On 14 February 1966 the Australian pound was replaced by a decimal currency, the Australian dollar, which was divided into one hundred cents.

==Superscribed banknotes (1910–1914)==

The first national issue of paper money (known as Superscribed banknotes) consisted of overprinted notes from fifteen private banks and the Queensland government, issued between 1910 and 1914 in denominations of £1, £5, £10, £20, £50 and £100. The notes, purchased by the Australian government from the remaining private bank stock, were overprinted with the words "Australian note". Surviving notes above the £10 denomination are extremely rare: two £20 notes are known (privately held), £50 notes are known in the collections of the Reserve Bank of Australia and the Art Gallery of South Australia, and no £100 banknotes of this series are known to exist.

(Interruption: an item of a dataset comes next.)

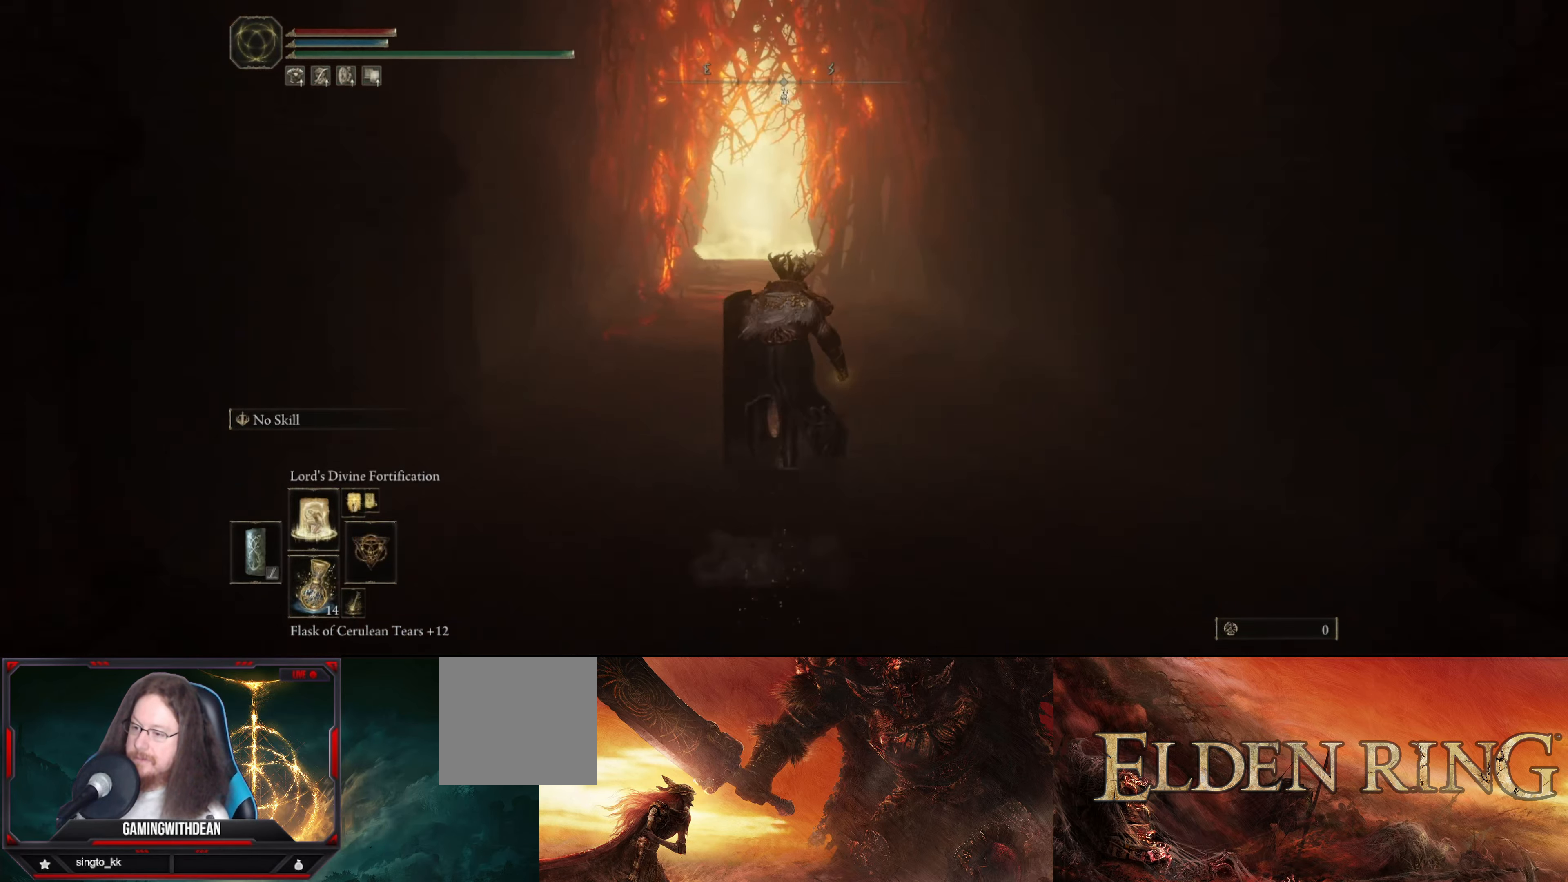
{"buttons": ["B"], "left_stick": "up", "right_stick": "center", "events": []}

Superscribed banknote issuers (1910–14)
| Bank Charter (in operation) | Location | Branches | Issue | In operation |
|---|---|---|---|---|
| Australian Bank of Commerce Limited | Sydney, NSW | Brisbane, Sydney | 1,5,10,50 | 1910–31 |
| Bank of Adelaide | Adelaide, SA | Adelaide | 1,5,10,20,50 | 1865–1980 |
| Bank of Australasia | London, England | Brisbane, Hobart, Melbourne, Perth, Sydney | 1,5,10,50,100 | 1835–1951 |
| Bank of New South Wales | Sydney, NSW | Adelaide, Melbourne, Perth, Sydney | 1,5,10,20,50,100 | 1817–1982 |
| Bank of Victoria Limited | Melbourne, Victoria | Melbourne | 1,5,10,20,50 | 1852–1927 |
| City Bank of Sydney | Sydney, NSW | Sydney | 1,5,10,20,50 | 1864–1918 |
| Colonial Bank of Australasia | Melbourne, Victoria |  |  | 1856–1918 |
| Commercial Bank of Australia Limited | Melbourne, Victoria | Hobart, Perth | 1,5 | 1866–1982 |
| Commercial Bank of Tasmania Limited | Hobart, Tasmania | Hobart, Launceston | 1,5,10,20 | 1829–1921 |
| Commercial Banking Company of Sydney Limited | Sydney, NSW | Sydney | 1,5,10 | 1834–1982 |
| English Scottish and Australian Bank Limited | London, England | Adelaide, Melbourne, Sydney | 1,5,10,20,50 | 1852–1970 |
| London Bank of Australia Limited | London, England | Adelaide, Melbourne, Sydney | 1,5,10,50,100 | 1852–1921 |
| National Bank of Australasia Limited | Melbourne, Victoria | Adelaide, Melbourne, Perth, Sydney | 1,5,10,20,50,100 | 1858–1982 |
| Queensland Government | Brisbane, Queensland | Brisbane | 1,5 | 1893–1910 |
| Royal Bank of Australia Limited | London, England | Melbourne, Sydney | 1 | 1888–1927 |
| Union Bank of Australia Limited | London, England | Adelaide, Hobart, Melbourne, Perth, Sydney | 1,5,10,20,50 | 1837–1951 |
| Western Australian Bank | Perth, WA | Perth | 1,5,10 | 1841–1927 |

==Commonwealth banknotes of the Australian pound==
In 1913 the first national banknotes were introduced in denominations of 10s, £1, £5, and £10. 1914 saw the introduction of £20, £50, £100, and £1,000 notes. The £1,000 note only saw limited circulation and was later confined to inter-bank use. Stocks were destroyed in 1969 and there are no uncancelled examples of this note known to exist in private hands, though a single cancelled example sold in a 2007 auction for AU$1,200,000.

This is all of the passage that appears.